Dataset items

• • • •

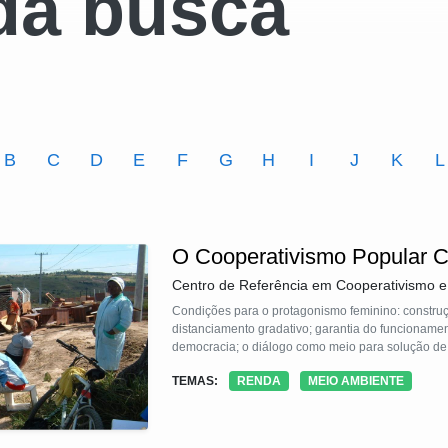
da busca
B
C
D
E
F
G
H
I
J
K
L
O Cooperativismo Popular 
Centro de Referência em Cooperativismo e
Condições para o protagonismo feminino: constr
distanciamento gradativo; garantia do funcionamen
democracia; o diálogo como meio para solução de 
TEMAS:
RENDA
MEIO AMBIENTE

• • • •

#### [ACTION ITEM]
Every line from the one containing "Centro de Referência em Cooperativismo e" through the last line of the entries should be output exactly; nothing else belongs in the reply.

#### [EXERCISE ANSWER]
Centro de Referência em Cooperativismo e
Condições para o protagonismo feminino: constr
distanciamento gradativo; garantia do funcionamen
democracia; o diálogo como meio para solução de 
TEMAS:
RENDA
MEIO AMBIENTE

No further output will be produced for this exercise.